漫画の構成の中で、個性的なキャラクターを描くことに主眼が置かれておりストーリーがなおざりな漫画を、私は勝手に「キャラ漫画」と読んでいる。「日常系」という漫画分類に近いが、それよりもさらにキャラクターを描くことに特化した作品群の事を指している。『WORKING!』などが分かりやすい例だ。上ではストーリーがなおざりとは書いたがネガティブな側面ばかりでなく、魅力的なキャラクターを描くために他の要素を排除した一つの表現形態である。そして、その「キャラ漫画」を20年以上、四大少年誌で描き続けている漫画家がいる。西森博之という人だ。

 

 『今日から俺は!』や『天使な小生意気』の作者と言えば伝わりやすいかもしれない。根強い固定ファンの多い漫画家だ。その理由として、安定感がある、独特の空気感、など色々と言及されるが、その全てを生み出している最も大きな要素は「強いキャラクター造形」にある。強いと言っても物理的に強いという話ではない(多くの西森キャラは物理的にも強いが)。性格、信念、思考回路などキャラクターを形作る要素の一つ一つが作りこまれており、個性的、印象的で「強い」。そのため、舞台を作り(多くの西森漫画では高校、加えてヤンキーの多い学校)、そこに各キャラクターを放り込めば、個性の強い登場人物達は互いに干渉しあい作品が動く。特別な設定や世界観、大それた事件が起こらずとも、キャラクターの魅力だけで面白い漫画になっていく。
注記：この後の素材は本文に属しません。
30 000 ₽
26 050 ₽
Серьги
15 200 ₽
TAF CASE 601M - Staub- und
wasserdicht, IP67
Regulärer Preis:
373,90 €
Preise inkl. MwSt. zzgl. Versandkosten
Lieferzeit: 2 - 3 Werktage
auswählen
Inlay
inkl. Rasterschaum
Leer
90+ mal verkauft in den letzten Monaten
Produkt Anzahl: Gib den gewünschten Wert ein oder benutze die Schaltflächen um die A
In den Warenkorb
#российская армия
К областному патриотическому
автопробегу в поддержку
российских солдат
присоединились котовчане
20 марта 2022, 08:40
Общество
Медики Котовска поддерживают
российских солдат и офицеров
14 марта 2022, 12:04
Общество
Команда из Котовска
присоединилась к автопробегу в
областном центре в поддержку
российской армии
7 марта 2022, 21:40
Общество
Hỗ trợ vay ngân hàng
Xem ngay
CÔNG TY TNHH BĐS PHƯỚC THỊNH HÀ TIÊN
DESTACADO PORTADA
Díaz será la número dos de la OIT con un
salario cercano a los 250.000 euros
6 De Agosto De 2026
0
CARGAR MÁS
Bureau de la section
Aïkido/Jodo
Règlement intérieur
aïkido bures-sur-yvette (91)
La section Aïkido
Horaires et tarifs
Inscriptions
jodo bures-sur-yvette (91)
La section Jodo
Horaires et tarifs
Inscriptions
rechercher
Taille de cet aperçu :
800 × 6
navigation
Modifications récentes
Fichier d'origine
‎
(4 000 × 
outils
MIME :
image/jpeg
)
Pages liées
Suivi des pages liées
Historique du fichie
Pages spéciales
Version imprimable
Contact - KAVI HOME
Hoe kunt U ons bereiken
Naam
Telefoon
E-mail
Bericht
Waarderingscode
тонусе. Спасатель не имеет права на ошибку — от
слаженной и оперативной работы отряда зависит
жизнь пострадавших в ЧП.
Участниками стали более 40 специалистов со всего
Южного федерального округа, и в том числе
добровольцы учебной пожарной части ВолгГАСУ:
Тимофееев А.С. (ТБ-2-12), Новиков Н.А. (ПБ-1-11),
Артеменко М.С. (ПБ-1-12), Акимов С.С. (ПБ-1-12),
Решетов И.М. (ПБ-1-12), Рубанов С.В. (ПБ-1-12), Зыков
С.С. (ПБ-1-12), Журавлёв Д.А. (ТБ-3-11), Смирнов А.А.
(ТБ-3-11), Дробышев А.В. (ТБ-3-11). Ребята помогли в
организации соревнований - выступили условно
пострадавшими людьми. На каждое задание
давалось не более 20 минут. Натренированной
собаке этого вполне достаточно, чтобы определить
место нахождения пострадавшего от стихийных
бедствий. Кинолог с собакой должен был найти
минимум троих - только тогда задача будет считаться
しかしながら、キャラクターが作品を作っていく事は珍しい事ではない。だからこそ、私は「キャラ漫画」という言葉を使う。では、西森漫画は他のキャラ漫画と何が違うか。繰り返しになるが、「キャラ漫画」ではストーリーは排除される。しかし西森漫画においては、キャラクターである主人公が、自分を魅せるための物語を自ら作り出している。

 

 今回取り上げている『道士郎でござる』を例に挙げよう。主人公はネバダ州から来た武士である桐柳道士郎だ。ネバダ州育ちなのに日本の象徴である武士であろうと行動しており、「武士とはそういうものだ」という言葉とともに武士的な行動を取り続ける。キャラクターの造形を書きだしただけでも強烈に個性的であり、その個性は周りの登場人物にも影響を与えていく。圧倒的な個性の前に蹂躙されるような勢いで周りを巻き込んでいき、物語は二転三転する。結果として、最も道士郎の個性を活かすためのストーリーが、自動的に、道士郎本人により作り出される。もし舞台設定や周りの人物が変わろうとも、道士郎は自分自身の個性で物語を作っていくだろう。自分を個性を自ら引き出すなどということは、そんじょそこらの「キャラ漫画」のキャラクターには出来ない芸当だ。それほどまでに、西森漫画の主人公達は「強い」個性を持っている。

 西森漫画が唐突に終わるという印象が強いのもそのためかもしれない。物語の主導権は作者にではなく、物語の主人公にある。幕を引くタイミングを決めるのもキャラクター自身なのだろう。